**DOCUMENT SECTION**
Salvagers want to raise Victory

An American salvage company hopes it will be allowed to raise the wreck of the original HMS Victory, which lies off Alderney in the English Channel.

Greg Stemm, Odyssey Marine Exploration chief executive officer, said there is currently a consultation with the UK government and other stakeholders.

He said: "Hopefully we'll come up with a way forward that includes the excavation of that site."

Two cannon were raised by the company which confirmed the ship's identity.

More than 1,000 sailors drowned when the British warship, the predecessor to Admiral Lord Nelson's Victory, sank in a storm in 1744.

The wreck, which could contain more than $1bn (£605m) of gold, was discovered at the bottom of the English Channel by Odyssey in May.

Mr Stemm said: "We've got a proposal that would have the entire site excavated, the entire collection conserved, educational materials developed and Odyssey would take the entire risk of putting that project together and funding that project."

But further salvage work is likely to only take place if the site can be shown to be under risk because the UK government has endorsed an annex of the UNESCO Convention on the Protection of Underwater Heritage which bans salvage, unless a site is under threat.

Mr Stemm said his company has surveyed a "large chunk" of the English Channel and are disappointed to have found shipwrecks in a "much, much worse condition than we ever anticipated".

He said his company normally operates at depths of 1,000 to 1,500 metres and often worked in depths of just 100 to 150 metres in the channel, but "nevertheless we were still surprised by the really bad shape that most of the shipwrecks are in" which he said is "a result of trawling".

The Ministry of Defence (MoD) said it will be discussing the issue with the Department for Culture, Media and Sport.

A spokesperson added: "We will be encouraging all those with an interest in UK naval heritage and underwater archaeology to contribute.

"There are a number of options open to us, ranging from preservation in situ to a full archaeological excavation, though it is fair to say that the latter would be very costly."

**RECORD EXTRACTS**

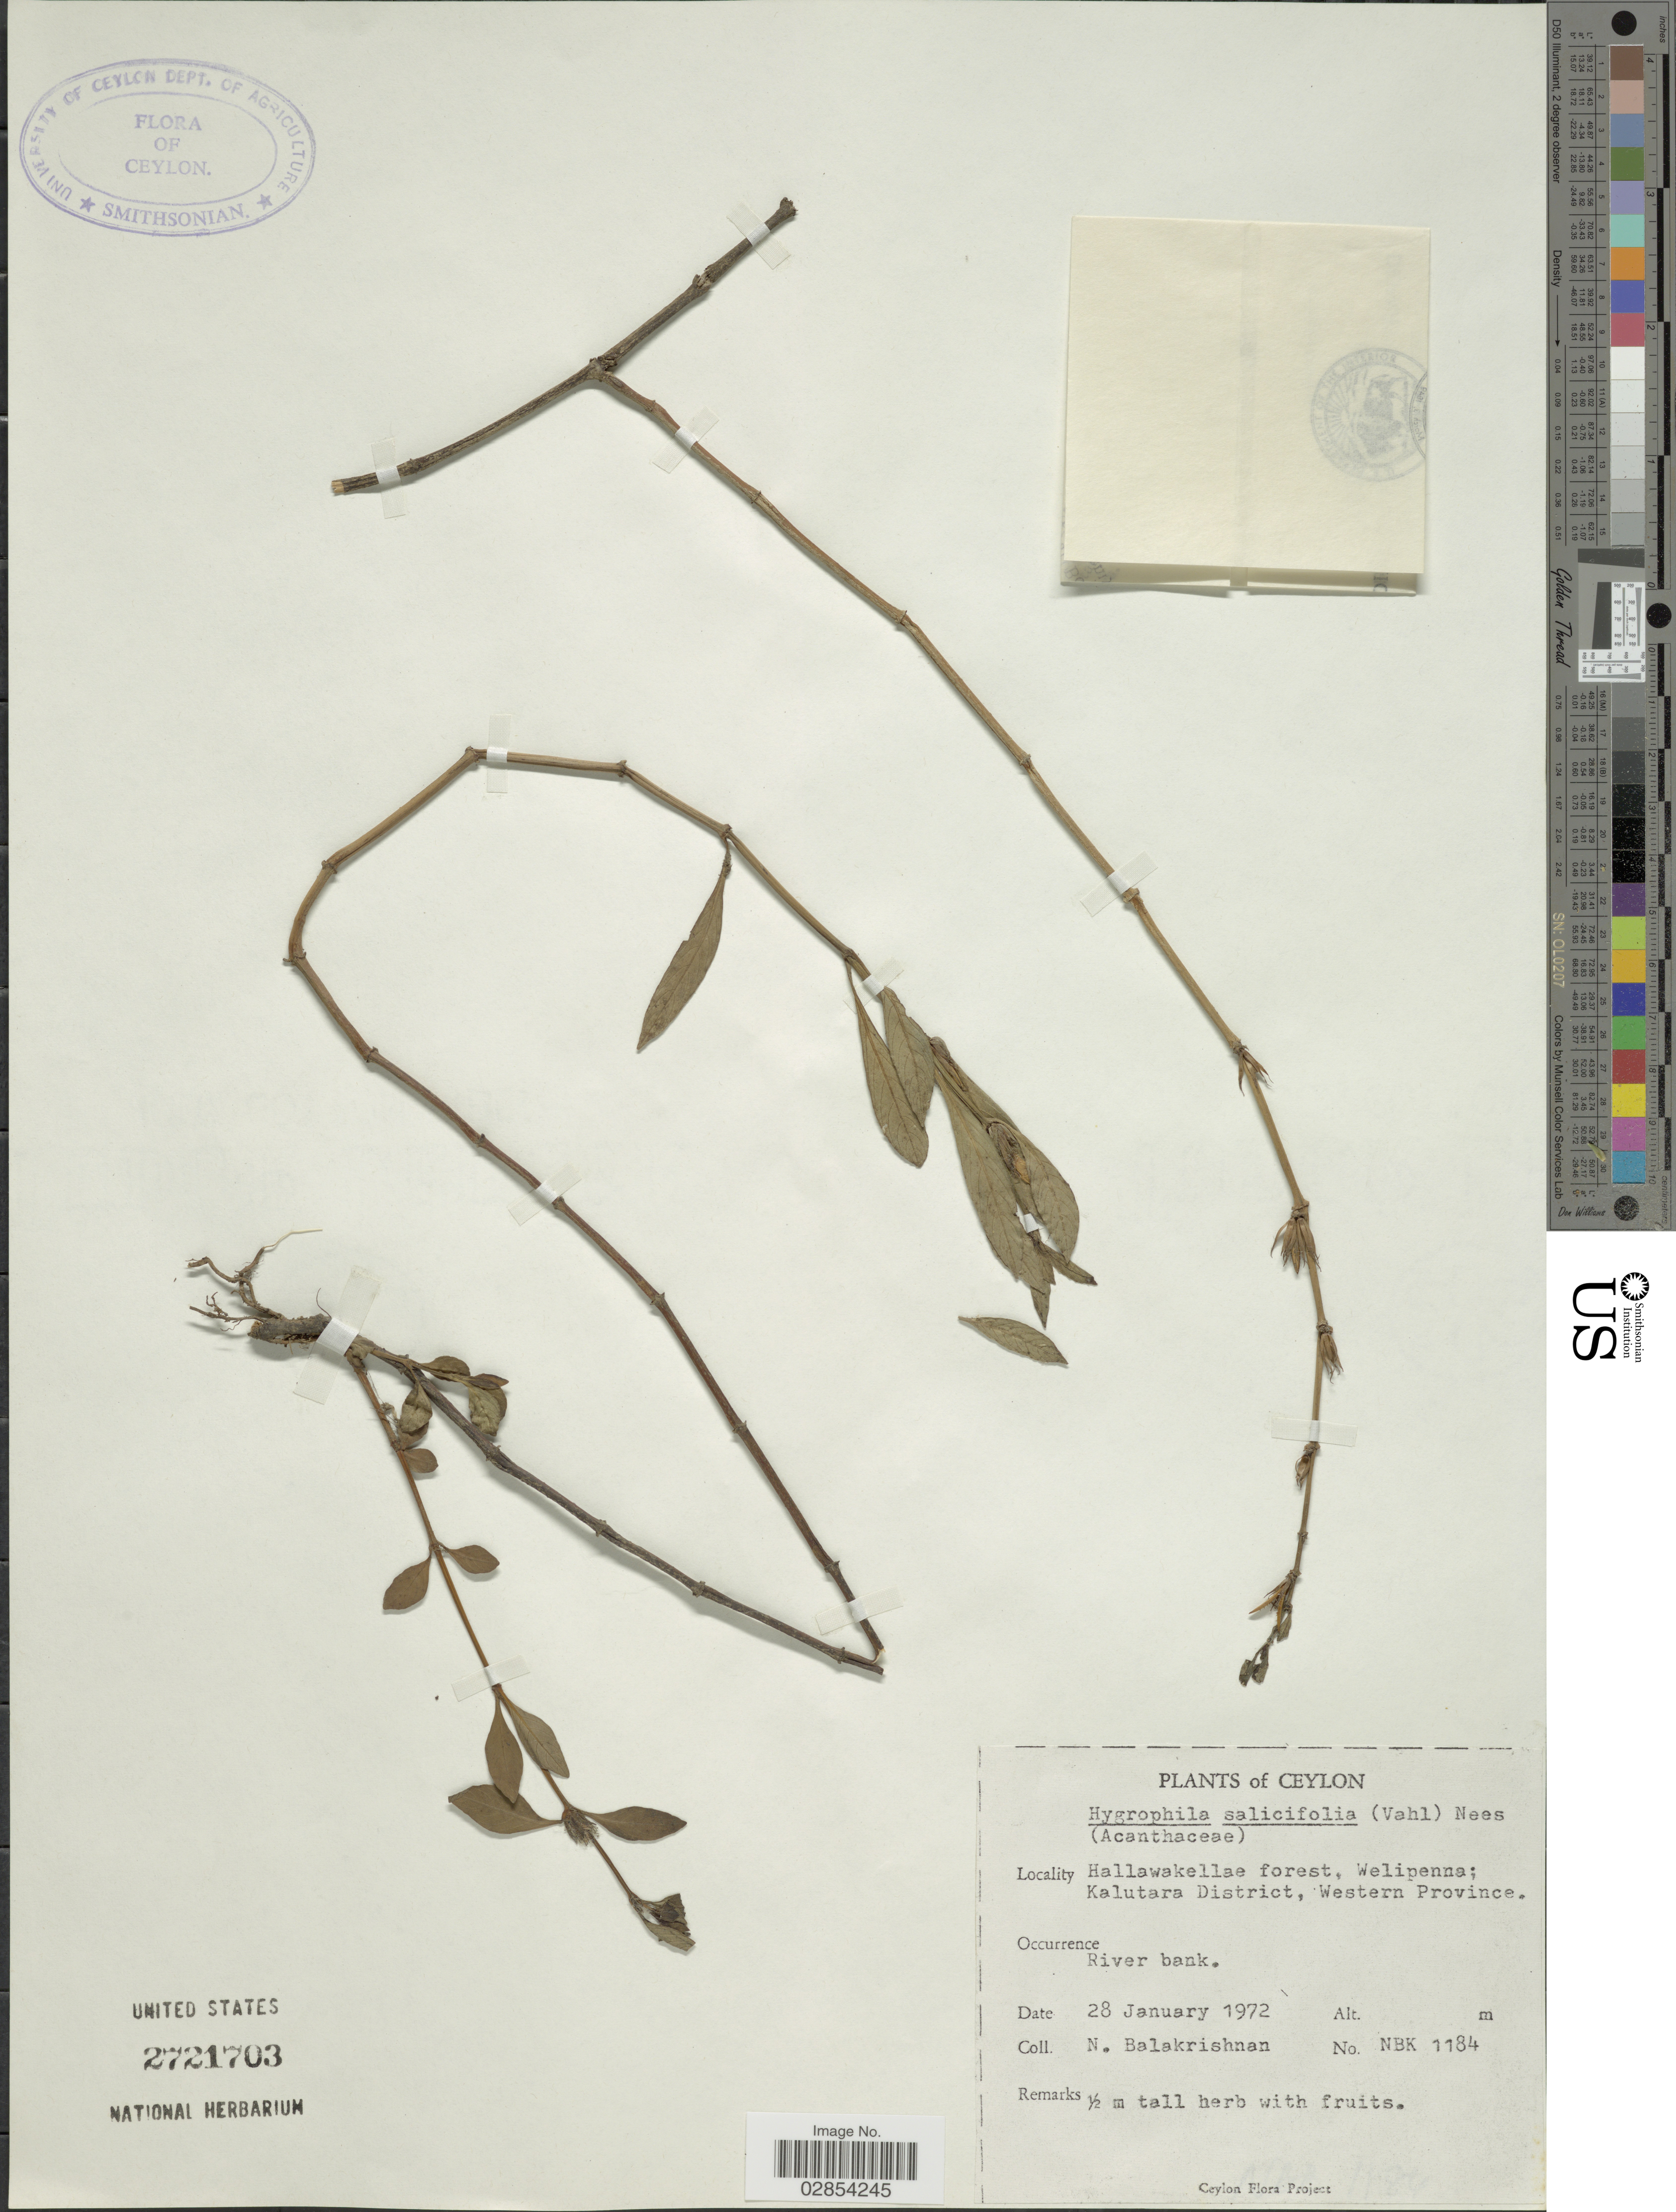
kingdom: Plantae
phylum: Tracheophyta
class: Magnoliopsida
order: Lamiales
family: Acanthaceae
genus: Hygrophila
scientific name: Hygrophila salicifolia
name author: (Vahl) Nees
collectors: N. Balakrishnan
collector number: NBK1184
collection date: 1972-01-28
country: Sri Lanka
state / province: Western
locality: Ceylon. Hallawakelae forest, Welipenna; Kalutara District.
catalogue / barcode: US 2721703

**WHAT IS NEEDED**
Repeat word for word the part of the Victory salvage article starting with "Salvagers want to" and going on through "the ship's identity.".

**RESPONSE TO THE EXERCISE**
Salvagers want to raise Victory

An American salvage company hopes it will be allowed to raise the wreck of the original HMS Victory, which lies off Alderney in the English Channel.

Greg Stemm, Odyssey Marine Exploration chief executive officer, said there is currently a consultation with the UK government and other stakeholders.

He said: "Hopefully we'll come up with a way forward that includes the excavation of that site."

Two cannon were raised by the company which confirmed the ship's identity.